## start SUPPLIED ENTRIES

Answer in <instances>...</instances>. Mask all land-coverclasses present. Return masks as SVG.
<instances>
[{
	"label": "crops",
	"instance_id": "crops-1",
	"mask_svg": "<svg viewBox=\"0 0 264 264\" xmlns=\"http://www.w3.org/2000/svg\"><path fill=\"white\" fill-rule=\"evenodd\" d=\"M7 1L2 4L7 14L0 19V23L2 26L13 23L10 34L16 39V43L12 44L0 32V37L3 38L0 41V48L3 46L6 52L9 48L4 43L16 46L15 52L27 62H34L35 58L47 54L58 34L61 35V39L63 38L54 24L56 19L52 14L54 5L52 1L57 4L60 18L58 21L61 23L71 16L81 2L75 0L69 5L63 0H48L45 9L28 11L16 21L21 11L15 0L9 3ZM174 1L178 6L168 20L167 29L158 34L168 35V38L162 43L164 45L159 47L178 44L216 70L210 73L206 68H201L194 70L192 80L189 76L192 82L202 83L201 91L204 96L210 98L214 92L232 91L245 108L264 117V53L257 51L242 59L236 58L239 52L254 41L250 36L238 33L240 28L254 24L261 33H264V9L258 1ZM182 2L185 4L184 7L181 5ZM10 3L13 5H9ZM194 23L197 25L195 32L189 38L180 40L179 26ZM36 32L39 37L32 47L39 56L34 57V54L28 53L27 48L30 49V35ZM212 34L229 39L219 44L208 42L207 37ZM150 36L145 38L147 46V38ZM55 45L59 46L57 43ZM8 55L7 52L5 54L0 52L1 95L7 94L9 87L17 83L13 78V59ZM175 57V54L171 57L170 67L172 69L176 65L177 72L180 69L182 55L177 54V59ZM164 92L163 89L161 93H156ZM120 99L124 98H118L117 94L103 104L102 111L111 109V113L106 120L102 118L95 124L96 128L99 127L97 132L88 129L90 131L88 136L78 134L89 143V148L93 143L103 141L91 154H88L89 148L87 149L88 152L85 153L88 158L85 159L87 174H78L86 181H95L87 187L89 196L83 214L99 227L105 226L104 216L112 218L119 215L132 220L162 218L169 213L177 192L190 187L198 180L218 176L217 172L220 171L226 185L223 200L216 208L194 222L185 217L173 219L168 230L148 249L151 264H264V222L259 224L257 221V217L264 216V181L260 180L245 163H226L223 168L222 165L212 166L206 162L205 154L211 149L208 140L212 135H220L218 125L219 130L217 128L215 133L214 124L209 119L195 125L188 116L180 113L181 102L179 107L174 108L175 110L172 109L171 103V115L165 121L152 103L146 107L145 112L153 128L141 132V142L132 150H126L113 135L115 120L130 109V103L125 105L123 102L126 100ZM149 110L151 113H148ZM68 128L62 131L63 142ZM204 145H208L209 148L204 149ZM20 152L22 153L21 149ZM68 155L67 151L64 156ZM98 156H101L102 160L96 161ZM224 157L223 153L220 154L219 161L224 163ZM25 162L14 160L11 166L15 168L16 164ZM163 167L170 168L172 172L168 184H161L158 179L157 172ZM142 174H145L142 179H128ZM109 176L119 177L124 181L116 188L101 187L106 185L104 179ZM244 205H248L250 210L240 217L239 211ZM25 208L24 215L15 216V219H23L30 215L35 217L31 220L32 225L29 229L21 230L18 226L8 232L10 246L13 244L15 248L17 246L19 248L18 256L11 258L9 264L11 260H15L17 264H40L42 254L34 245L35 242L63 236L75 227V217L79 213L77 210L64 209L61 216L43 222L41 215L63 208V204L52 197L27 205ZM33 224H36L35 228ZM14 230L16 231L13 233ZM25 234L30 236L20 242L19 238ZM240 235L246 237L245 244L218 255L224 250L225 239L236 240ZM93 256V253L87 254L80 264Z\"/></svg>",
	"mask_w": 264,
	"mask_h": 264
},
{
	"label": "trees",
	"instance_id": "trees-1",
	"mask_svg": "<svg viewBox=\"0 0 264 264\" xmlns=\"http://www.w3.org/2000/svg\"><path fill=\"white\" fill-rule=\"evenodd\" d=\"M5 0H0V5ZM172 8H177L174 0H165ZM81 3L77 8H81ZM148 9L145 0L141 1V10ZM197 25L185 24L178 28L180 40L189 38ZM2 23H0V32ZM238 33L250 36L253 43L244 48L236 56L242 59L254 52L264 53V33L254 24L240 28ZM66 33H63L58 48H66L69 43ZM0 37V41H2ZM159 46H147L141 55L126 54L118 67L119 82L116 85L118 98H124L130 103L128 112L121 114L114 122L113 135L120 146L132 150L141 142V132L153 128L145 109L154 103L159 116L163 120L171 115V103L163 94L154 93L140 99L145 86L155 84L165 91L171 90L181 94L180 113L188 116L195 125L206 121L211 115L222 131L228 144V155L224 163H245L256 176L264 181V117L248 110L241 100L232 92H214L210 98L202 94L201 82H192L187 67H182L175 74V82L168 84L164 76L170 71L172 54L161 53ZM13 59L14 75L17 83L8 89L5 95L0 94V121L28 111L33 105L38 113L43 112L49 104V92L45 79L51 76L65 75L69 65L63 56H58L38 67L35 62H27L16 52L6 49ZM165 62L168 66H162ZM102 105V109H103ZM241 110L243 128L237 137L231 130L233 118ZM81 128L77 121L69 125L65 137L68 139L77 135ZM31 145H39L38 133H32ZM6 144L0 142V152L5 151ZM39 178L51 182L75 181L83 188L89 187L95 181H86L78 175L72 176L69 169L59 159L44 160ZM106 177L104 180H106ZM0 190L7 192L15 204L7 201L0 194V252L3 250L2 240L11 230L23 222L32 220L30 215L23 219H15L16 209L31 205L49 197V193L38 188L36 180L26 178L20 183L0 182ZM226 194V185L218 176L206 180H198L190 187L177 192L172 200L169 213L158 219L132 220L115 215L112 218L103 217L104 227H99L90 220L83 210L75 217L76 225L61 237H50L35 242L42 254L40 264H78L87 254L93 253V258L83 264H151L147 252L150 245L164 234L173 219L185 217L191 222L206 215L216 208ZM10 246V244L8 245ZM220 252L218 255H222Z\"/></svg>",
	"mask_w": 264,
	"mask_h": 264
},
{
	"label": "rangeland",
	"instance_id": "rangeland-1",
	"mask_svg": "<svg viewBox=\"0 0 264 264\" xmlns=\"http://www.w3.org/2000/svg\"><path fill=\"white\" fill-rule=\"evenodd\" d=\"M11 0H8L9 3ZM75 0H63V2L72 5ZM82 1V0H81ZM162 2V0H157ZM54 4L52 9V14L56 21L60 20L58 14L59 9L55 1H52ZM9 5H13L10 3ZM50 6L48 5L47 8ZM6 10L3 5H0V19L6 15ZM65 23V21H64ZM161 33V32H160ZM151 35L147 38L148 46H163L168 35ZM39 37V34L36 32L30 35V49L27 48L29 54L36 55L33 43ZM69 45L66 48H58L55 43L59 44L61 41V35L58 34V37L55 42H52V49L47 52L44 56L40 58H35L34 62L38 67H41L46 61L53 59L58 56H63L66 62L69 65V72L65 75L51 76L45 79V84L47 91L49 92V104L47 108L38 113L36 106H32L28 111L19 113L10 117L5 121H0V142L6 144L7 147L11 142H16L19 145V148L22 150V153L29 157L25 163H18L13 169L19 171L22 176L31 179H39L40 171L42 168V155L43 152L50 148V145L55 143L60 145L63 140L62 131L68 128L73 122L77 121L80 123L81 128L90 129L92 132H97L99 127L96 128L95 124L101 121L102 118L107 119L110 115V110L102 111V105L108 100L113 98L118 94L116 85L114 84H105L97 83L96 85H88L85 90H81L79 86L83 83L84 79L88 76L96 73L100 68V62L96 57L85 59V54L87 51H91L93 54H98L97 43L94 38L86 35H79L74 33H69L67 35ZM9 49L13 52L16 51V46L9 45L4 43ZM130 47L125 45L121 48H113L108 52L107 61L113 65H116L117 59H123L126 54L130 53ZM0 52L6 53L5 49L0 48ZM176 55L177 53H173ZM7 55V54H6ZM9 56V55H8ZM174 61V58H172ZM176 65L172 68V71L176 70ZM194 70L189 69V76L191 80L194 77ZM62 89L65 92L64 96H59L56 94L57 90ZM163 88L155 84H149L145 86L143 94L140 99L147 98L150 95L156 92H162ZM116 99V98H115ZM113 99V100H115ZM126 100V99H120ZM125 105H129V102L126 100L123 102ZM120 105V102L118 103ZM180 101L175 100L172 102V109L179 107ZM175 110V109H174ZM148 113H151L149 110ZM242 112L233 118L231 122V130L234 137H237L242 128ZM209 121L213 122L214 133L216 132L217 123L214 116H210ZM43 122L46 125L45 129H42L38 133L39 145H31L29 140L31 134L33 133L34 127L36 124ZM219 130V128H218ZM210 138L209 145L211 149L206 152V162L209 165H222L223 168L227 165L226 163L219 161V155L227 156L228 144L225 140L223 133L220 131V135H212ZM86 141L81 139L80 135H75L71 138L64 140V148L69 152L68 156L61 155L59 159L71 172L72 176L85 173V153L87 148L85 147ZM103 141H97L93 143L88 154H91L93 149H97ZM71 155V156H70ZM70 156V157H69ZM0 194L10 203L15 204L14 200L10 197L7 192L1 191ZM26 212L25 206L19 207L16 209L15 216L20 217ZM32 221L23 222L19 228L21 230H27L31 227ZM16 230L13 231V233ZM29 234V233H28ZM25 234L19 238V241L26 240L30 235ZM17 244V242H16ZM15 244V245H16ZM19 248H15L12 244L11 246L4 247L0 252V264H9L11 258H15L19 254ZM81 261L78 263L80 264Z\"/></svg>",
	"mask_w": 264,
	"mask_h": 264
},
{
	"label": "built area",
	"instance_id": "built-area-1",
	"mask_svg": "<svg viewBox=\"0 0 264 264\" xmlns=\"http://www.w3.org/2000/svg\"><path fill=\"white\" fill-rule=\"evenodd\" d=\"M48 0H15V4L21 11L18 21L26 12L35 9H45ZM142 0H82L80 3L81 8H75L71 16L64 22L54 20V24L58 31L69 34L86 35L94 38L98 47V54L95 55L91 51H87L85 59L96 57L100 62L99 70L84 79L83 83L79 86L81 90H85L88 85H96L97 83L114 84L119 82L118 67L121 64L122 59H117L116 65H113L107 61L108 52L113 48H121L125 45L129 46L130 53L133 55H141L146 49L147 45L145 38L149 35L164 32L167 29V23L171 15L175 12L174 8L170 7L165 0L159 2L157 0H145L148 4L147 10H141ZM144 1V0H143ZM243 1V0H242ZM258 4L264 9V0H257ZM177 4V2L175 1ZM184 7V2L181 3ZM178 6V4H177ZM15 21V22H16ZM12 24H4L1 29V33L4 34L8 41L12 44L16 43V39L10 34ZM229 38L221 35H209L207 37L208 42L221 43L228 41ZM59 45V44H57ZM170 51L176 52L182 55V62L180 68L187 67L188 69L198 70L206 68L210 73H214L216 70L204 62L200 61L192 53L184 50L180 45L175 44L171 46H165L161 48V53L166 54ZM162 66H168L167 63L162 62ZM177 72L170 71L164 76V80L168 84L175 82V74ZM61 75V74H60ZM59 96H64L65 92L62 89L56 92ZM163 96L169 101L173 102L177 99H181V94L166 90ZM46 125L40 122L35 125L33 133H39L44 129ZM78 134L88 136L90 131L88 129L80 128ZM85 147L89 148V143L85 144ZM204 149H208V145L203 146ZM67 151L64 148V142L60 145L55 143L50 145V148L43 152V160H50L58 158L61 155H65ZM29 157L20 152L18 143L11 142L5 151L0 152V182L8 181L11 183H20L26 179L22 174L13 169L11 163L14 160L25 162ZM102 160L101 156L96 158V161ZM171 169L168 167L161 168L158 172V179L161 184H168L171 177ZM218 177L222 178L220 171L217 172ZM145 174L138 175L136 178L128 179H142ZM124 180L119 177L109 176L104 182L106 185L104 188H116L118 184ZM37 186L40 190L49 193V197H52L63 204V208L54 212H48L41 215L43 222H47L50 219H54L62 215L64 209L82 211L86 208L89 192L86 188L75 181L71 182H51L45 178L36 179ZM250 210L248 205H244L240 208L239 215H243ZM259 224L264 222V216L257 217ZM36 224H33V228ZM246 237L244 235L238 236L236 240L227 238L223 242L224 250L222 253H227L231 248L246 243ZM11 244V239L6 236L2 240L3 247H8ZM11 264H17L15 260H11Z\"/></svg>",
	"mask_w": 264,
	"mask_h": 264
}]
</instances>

## end SUPPLIED ENTRIES

* STATED PROBLEM *
Locate every line of the rows above that contains the string "built", and copy each of those lines. Case counts.

* PROBLEM SOLUTION *
	"label": "built area",
	"instance_id": "built-area-1",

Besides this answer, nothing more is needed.